### Data to use
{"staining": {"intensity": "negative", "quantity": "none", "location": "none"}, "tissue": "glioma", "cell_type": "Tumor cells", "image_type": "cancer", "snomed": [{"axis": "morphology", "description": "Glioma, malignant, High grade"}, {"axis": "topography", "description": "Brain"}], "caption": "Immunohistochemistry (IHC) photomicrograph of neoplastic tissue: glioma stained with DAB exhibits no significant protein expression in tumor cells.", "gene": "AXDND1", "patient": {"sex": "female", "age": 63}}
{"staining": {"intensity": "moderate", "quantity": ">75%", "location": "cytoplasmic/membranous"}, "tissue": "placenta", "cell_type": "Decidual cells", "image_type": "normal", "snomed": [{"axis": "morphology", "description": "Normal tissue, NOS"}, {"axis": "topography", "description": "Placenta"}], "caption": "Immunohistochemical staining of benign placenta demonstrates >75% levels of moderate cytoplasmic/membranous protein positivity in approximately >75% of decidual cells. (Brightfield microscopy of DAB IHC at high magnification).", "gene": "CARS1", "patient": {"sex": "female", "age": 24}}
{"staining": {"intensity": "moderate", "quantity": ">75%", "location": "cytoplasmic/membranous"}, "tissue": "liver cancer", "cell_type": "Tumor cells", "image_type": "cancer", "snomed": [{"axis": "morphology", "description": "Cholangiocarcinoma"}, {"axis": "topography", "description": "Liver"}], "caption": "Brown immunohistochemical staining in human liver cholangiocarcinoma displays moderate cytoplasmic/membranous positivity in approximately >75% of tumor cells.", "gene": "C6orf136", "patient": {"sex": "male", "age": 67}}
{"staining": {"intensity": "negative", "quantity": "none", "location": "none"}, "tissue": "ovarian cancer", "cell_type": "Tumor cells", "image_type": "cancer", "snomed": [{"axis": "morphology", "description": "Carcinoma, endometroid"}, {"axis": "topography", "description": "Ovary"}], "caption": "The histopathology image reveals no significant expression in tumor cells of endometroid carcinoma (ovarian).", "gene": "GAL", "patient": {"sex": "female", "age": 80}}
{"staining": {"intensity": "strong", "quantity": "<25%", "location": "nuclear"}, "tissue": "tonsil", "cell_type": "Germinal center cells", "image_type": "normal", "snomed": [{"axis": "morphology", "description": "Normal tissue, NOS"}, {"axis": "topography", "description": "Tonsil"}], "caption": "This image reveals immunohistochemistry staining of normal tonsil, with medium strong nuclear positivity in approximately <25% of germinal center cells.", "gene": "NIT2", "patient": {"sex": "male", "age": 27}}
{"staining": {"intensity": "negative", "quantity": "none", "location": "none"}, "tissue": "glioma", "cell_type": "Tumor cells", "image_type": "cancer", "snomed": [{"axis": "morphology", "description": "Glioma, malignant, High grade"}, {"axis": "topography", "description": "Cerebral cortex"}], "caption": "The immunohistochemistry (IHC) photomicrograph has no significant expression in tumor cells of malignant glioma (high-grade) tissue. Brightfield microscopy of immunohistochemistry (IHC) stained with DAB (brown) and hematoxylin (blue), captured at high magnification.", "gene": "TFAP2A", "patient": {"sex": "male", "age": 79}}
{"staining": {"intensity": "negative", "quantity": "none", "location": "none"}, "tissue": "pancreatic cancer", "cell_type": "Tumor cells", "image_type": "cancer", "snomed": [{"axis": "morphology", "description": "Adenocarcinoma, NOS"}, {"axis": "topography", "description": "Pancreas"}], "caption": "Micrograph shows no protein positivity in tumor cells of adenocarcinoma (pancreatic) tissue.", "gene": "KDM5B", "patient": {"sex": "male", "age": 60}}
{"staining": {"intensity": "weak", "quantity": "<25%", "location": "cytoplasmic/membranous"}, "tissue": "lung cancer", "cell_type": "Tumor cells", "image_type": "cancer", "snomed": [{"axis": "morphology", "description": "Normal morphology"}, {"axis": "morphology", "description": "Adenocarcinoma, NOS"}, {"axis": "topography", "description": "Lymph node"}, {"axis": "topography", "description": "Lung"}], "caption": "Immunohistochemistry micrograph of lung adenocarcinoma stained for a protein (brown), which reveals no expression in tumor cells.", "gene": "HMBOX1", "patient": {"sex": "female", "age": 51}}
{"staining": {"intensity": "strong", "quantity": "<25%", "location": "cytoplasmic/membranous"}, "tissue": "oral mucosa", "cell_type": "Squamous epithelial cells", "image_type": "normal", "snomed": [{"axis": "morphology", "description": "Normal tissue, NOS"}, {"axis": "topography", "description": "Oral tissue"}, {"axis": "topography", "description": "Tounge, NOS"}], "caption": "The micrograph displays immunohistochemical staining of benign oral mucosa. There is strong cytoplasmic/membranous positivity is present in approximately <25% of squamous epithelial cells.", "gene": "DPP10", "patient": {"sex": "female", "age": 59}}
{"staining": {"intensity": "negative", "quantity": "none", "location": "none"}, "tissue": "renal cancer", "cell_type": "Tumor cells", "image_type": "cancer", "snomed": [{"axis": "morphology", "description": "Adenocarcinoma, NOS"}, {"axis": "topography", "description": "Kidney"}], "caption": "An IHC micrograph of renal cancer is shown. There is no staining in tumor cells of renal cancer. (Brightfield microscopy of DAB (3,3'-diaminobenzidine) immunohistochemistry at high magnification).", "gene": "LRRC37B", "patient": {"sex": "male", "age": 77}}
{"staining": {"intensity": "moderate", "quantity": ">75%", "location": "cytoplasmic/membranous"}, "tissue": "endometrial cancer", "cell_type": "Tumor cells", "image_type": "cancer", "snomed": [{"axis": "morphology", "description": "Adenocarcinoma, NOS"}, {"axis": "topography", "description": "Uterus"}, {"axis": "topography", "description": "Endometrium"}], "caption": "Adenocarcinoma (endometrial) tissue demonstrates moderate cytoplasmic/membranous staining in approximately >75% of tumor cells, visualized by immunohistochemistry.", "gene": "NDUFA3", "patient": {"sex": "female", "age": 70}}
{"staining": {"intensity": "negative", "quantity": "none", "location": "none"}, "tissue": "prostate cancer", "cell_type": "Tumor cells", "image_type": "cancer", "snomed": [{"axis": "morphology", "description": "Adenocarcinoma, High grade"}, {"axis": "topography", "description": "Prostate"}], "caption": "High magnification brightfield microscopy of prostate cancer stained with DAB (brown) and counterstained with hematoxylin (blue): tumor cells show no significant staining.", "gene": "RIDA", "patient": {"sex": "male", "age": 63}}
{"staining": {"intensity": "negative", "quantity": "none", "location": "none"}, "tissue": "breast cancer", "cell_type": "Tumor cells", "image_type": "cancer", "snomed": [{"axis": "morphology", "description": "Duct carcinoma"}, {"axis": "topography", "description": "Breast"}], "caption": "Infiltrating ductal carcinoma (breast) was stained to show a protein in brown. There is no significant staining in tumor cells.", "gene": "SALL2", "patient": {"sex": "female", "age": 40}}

### Directions for this task
Using the data above, print exactly the lines from the line that contains "of benign placenta" through the line that contains "image reveals immunohistochemistry", with both included.

### Completed exercise
{"staining": {"intensity": "moderate", "quantity": ">75%", "location": "cytoplasmic/membranous"}, "tissue": "placenta", "cell_type": "Decidual cells", "image_type": "normal", "snomed": [{"axis": "morphology", "description": "Normal tissue, NOS"}, {"axis": "topography", "description": "Placenta"}], "caption": "Immunohistochemical staining of benign placenta demonstrates >75% levels of moderate cytoplasmic/membranous protein positivity in approximately >75% of decidual cells. (Brightfield microscopy of DAB IHC at high magnification).", "gene": "CARS1", "patient": {"sex": "female", "age": 24}}
{"staining": {"intensity": "moderate", "quantity": ">75%", "location": "cytoplasmic/membranous"}, "tissue": "liver cancer", "cell_type": "Tumor cells", "image_type": "cancer", "snomed": [{"axis": "morphology", "description": "Cholangiocarcinoma"}, {"axis": "topography", "description": "Liver"}], "caption": "Brown immunohistochemical staining in human liver cholangiocarcinoma displays moderate cytoplasmic/membranous positivity in approximately >75% of tumor cells.", "gene": "C6orf136", "patient": {"sex": "male", "age": 67}}
{"staining": {"intensity": "negative", "quantity": "none", "location": "none"}, "tissue": "ovarian cancer", "cell_type": "Tumor cells", "image_type": "cancer", "snomed": [{"axis": "morphology", "description": "Carcinoma, endometroid"}, {"axis": "topography", "description": "Ovary"}], "caption": "The histopathology image reveals no significant expression in tumor cells of endometroid carcinoma (ovarian).", "gene": "GAL", "patient": {"sex": "female", "age": 80}}
{"staining": {"intensity": "strong", "quantity": "<25%", "location": "nuclear"}, "tissue": "tonsil", "cell_type": "Germinal center cells", "image_type": "normal", "snomed": [{"axis": "morphology", "description": "Normal tissue, NOS"}, {"axis": "topography", "description": "Tonsil"}], "caption": "This image reveals immunohistochemistry staining of normal tonsil, with medium strong nuclear positivity in approximately <25% of germinal center cells.", "gene": "NIT2", "patient": {"sex": "male", "age": 27}}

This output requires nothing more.